How can I determine the relationship between spam and weekdays?


I am trying to check if there is a correlation between spam emails and weekdays. My dataset looks like as follows:

  Spam? Day
0   1.0 Saturday
1   1.0 Saturday
3   0.0 Saturday
5   1.0 Saturday
7   0.0 Friday
... ... ...
346 0.0 Friday
348 1.0 Friday
361 0.0 Saturday
383 1.0 Thursday
387 1.0 Friday

where 1 means spam and 0 not spam.

I have tried as follows

corr = (numpy.corrcoef(df['Spam?'],df['Days']))

I do not know how to explain a possible relationship between these two variables and if a plot could help to better visualise data and relationship.


Posted 2020-09-11T18:30:42.457

Reputation: 165

1Do you mean to see if there is a difference between volume of spam received on weekdays compared to the weekend? – Dave – 2020-09-11T19:58:29.010

yes, I am trying to analyse some aspect of sending spam, trying to understand what could be interesting to be investigated. So I wanted determine if there is a correlation between the volume of spam received on weekdays compared to the weekend. But other type of suggestions would be greatly appreciated it – LdM – 2020-09-11T22:03:28.677



(started as a comment but it turned out to be longer than expected)

With a dataset like this a simple barplot could be very insightful: on the X axis the days of the week, on the Y axis the frequency, with two bars (spam/not spam using different color) for each day. A slightly more advanced version: two boxplots, one for weekdays the other for weekends.

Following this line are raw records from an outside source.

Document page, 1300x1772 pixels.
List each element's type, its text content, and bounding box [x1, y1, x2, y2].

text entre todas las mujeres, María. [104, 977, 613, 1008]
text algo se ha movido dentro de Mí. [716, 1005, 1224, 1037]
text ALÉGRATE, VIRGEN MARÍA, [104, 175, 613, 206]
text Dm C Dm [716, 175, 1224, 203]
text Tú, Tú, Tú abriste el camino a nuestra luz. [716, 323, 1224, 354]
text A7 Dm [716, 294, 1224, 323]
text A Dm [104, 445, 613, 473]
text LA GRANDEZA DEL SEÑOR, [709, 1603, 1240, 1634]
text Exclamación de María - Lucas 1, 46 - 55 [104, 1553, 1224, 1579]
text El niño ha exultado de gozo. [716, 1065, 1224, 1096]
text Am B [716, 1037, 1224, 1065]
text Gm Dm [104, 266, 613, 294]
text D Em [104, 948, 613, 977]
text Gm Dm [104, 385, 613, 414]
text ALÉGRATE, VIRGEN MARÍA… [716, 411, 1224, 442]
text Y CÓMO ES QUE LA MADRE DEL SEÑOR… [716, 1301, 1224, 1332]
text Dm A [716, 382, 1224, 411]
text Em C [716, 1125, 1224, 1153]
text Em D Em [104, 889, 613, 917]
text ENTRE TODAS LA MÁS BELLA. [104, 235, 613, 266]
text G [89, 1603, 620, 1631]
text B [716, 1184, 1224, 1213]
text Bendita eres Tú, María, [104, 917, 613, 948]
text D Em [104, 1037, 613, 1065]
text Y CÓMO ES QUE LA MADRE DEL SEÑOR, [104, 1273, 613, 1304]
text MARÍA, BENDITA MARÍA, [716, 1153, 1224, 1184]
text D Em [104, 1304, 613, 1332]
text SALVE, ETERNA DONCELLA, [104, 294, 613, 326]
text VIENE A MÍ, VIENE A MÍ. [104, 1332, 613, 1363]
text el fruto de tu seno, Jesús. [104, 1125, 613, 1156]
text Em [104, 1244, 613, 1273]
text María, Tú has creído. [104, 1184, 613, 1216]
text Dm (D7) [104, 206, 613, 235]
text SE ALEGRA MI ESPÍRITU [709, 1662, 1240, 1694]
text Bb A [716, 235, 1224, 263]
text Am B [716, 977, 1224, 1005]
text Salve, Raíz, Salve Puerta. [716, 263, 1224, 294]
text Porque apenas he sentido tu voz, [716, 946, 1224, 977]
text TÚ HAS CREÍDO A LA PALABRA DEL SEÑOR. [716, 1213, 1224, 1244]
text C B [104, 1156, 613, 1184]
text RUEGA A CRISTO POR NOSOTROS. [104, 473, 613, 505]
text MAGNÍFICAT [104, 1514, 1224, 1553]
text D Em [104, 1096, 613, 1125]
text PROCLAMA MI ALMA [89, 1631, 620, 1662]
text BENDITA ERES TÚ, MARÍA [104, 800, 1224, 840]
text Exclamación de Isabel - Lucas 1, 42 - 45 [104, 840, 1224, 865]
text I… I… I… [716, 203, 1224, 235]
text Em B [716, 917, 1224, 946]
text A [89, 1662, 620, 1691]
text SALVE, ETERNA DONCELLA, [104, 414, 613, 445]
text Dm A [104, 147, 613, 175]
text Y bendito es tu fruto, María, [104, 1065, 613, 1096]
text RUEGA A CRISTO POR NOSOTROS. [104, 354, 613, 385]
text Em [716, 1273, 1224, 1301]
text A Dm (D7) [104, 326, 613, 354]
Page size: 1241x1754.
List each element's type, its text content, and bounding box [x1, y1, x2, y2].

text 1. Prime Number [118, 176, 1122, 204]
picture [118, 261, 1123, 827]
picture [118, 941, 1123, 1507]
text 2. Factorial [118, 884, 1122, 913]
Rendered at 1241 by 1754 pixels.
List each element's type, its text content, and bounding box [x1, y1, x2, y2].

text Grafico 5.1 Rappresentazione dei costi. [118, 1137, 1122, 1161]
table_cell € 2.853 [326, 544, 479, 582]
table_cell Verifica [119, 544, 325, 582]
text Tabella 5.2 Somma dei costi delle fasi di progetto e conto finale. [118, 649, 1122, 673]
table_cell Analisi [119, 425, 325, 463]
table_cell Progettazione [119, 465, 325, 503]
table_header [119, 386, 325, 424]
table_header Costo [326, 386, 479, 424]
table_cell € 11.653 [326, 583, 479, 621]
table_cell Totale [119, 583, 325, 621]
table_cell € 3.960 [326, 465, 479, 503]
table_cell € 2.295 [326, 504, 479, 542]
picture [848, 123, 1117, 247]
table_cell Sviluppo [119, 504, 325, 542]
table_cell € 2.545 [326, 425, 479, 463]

A boxplot is kind of overkill for only 5 (mon-fri) and 2 (sat-sun) values but it's easy to do and shows the big picture.

In order to test whether any difference (e.g. weekdays vs weekends) is significant I think this is a good case for a chi square test.


Posted 2020-09-11T18:30:42.457

Reputation: 12 600


numpy.corrcoef will gives you Pearson Correlation but your Features are Categorical.
You should calculate Crammer'v.

You can get details/code in this answer as both the questions are a bit similar DS.SE

On Plot
What Erwan has suggested seems good.
Also, try to plot(line-plot) between days-of-week and spam/total ratio(i.e. Stanardizing for total volume) since a single figure is easier to comprehend.


Posted 2020-09-11T18:30:42.457

Reputation: 3 634

thanks for your answer 10xAl – LdM – 2020-09-13T02:10:18.047